-- START --
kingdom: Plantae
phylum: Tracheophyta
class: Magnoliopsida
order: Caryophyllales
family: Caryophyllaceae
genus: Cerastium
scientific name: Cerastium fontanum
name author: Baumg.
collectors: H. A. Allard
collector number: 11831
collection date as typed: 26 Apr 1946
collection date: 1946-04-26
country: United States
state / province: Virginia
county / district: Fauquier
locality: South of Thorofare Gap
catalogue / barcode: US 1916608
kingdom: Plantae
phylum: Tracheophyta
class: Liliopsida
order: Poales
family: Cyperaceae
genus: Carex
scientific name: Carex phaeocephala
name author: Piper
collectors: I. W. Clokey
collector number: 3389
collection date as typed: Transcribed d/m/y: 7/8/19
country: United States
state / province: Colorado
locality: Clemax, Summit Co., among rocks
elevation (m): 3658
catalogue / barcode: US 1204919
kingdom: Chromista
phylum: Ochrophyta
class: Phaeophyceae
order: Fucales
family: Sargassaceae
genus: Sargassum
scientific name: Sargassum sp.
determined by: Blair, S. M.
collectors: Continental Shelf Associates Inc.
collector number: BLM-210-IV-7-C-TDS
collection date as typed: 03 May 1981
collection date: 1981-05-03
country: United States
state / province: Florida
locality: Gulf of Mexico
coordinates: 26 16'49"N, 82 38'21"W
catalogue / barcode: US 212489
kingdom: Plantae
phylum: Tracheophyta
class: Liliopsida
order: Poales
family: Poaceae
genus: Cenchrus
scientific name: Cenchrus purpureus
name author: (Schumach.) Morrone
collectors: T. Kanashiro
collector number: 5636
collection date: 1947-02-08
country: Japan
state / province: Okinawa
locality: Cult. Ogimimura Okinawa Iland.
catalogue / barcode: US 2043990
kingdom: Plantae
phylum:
-- END --
Rewrite all the entries above, swapping each "catalogue" for "catalog" and leaving everything else as it stands.

kingdom: Plantae
phylum: Tracheophyta
class: Magnoliopsida
order: Caryophyllales
family: Caryophyllaceae
genus: Cerastium
scientific name: Cerastium fontanum
name author: Baumg.
collectors: H. A. Allard
collector number: 11831
collection date as typed: 26 Apr 1946
collection date: 1946-04-26
country: United States
state / province: Virginia
county / district: Fauquier
locality: South of Thorofare Gap
catalog / barcode: US 1916608
kingdom: Plantae
phylum: Tracheophyta
class: Liliopsida
order: Poales
family: Cyperaceae
genus: Carex
scientific name: Carex phaeocephala
name author: Piper
collectors: I. W. Clokey
collector number: 3389
collection date as typed: Transcribed d/m/y: 7/8/19
country: United States
state / province: Colorado
locality: Clemax, Summit Co., among rocks
elevation (m): 3658
catalog / barcode: US 1204919
kingdom: Chromista
phylum: Ochrophyta
class: Phaeophyceae
order: Fucales
family: Sargassaceae
genus: Sargassum
scientific name: Sargassum sp.
determined by: Blair, S. M.
collectors: Continental Shelf Associates Inc.
collector number: BLM-210-IV-7-C-TDS
collection date as typed: 03 May 1981
collection date: 1981-05-03
country: United States
state / province: Florida
locality: Gulf of Mexico
coordinates: 26 16'49"N, 82 38'21"W
catalog / barcode: US 212489
kingdom: Plantae
phylum: Tracheophyta
class: Liliopsida
order: Poales
family: Poaceae
genus: Cenchrus
scientific name: Cenchrus purpureus
name author: (Schumach.) Morrone
collectors: T. Kanashiro
collector number: 5636
collection date: 1947-02-08
country: Japan
state / province: Okinawa
locality: Cult. Ogimimura Okinawa Iland.
catalog / barcode: US 2043990
kingdom: Plantae
phylum:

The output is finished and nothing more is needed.